▸ **TASK**
The entries below must be repeated exactly. None may be skipped.

▸ **DATASET ENTRIES**
━━━━━━━━━━

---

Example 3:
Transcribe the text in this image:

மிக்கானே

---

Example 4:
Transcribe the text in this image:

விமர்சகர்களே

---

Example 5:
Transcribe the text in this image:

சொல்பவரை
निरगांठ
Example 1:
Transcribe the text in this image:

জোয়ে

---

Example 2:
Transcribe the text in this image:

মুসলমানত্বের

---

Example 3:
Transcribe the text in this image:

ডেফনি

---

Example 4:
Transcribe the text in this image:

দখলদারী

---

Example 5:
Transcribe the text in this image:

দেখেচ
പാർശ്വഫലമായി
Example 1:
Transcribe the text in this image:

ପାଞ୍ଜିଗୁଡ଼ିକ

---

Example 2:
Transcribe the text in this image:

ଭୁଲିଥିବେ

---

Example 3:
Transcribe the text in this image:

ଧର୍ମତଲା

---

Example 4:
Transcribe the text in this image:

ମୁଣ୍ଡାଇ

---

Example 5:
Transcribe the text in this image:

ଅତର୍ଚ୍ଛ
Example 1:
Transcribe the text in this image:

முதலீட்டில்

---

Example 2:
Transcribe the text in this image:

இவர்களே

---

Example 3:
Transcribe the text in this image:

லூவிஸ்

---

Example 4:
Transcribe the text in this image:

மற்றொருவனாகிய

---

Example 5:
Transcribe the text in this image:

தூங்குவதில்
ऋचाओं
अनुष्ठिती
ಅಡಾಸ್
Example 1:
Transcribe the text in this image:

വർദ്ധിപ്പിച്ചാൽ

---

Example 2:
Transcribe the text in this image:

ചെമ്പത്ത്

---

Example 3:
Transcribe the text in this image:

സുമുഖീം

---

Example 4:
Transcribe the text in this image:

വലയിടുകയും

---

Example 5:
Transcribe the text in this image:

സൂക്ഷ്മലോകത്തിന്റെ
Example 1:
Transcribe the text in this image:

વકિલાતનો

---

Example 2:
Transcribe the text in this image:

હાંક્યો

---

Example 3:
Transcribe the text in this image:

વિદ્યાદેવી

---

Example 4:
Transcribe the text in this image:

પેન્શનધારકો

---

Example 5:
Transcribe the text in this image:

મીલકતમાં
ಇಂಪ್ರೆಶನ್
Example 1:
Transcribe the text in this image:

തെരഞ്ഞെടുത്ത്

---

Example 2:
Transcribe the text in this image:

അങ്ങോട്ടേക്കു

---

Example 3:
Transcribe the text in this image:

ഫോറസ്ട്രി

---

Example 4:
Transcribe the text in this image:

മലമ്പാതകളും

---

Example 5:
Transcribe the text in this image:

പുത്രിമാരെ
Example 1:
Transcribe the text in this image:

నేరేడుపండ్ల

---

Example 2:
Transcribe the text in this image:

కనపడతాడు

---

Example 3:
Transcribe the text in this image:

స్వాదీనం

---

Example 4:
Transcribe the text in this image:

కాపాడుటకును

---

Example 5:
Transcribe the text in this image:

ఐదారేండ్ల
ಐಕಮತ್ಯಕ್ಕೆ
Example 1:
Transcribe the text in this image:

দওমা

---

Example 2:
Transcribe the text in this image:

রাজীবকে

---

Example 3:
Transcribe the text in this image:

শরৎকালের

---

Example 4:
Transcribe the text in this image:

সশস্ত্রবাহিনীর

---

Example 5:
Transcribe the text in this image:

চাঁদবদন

━━━━━━━━━━

▸ **COMPLETED TASK**
---

Example 3:
Transcribe the text in this image:

மிக்கானே

---

Example 4:
Transcribe the text in this image:

விமர்சகர்களே

---

Example 5:
Transcribe the text in this image:

சொல்பவரை
निरगांठ
Example 1:
Transcribe the text in this image:

জোয়ে

---

Example 2:
Transcribe the text in this image:

মুসলমানত্বের

---

Example 3:
Transcribe the text in this image:

ডেফনি

---

Example 4:
Transcribe the text in this image:

দখলদারী

---

Example 5:
Transcribe the text in this image:

দেখেচ
പാർശ്വഫലമായി
Example 1:
Transcribe the text in this image:

ପାଞ୍ଜିଗୁଡ଼ିକ

---

Example 2:
Transcribe the text in this image:

ଭୁଲିଥିବେ

---

Example 3:
Transcribe the text in this image:

ଧର୍ମତଲା

---

Example 4:
Transcribe the text in this image:

ମୁଣ୍ଡାଇ

---

Example 5:
Transcribe the text in this image:

ଅତର୍ଚ୍ଛ
Example 1:
Transcribe the text in this image:

முதலீட்டில்

---

Example 2:
Transcribe the text in this image:

இவர்களே

---

Example 3:
Transcribe the text in this image:

லூவிஸ்

---

Example 4:
Transcribe the text in this image:

மற்றொருவனாகிய

---

Example 5:
Transcribe the text in this image:

தூங்குவதில்
ऋचाओं
अनुष्ठिती
ಅಡಾಸ್
Example 1:
Transcribe the text in this image:

വർദ്ധിപ്പിച്ചാൽ

---

Example 2:
Transcribe the text in this image:

ചെമ്പത്ത്

---

Example 3:
Transcribe the text in this image:

സുമുഖീം

---

Example 4:
Transcribe the text in this image:

വലയിടുകയും

---

Example 5:
Transcribe the text in this image:

സൂക്ഷ്മലോകത്തിന്റെ
Example 1:
Transcribe the text in this image:

વકિલાતનો

---

Example 2:
Transcribe the text in this image:

હાંક્યો

---

Example 3:
Transcribe the text in this image:

વિદ્યાદેવી

---

Example 4:
Transcribe the text in this image:

પેન્શનધારકો

---

Example 5:
Transcribe the text in this image:

મીલકતમાં
ಇಂಪ್ರೆಶನ್
Example 1:
Transcribe the text in this image:

തെരഞ്ഞെടുത്ത്

---

Example 2:
Transcribe the text in this image:

അങ്ങോട്ടേക്കു

---

Example 3:
Transcribe the text in this image:

ഫോറസ്ട്രി

---

Example 4:
Transcribe the text in this image:

മലമ്പാതകളും

---

Example 5:
Transcribe the text in this image:

പുത്രിമാരെ
Example 1:
Transcribe the text in this image:

నేరేడుపండ్ల

---

Example 2:
Transcribe the text in this image:

కనపడతాడు

---

Example 3:
Transcribe the text in this image:

స్వాదీనం

---

Example 4:
Transcribe the text in this image:

కాపాడుటకును

---

Example 5:
Transcribe the text in this image:

ఐదారేండ్ల
ಐಕಮತ್ಯಕ್ಕೆ
Example 1:
Transcribe the text in this image:

দওমা

---

Example 2:
Transcribe the text in this image:

রাজীবকে

---

Example 3:
Transcribe the text in this image:

শরৎকালের

---

Example 4:
Transcribe the text in this image:

সশস্ত্রবাহিনীর

---

Example 5:
Transcribe the text in this image:

চাঁদবদন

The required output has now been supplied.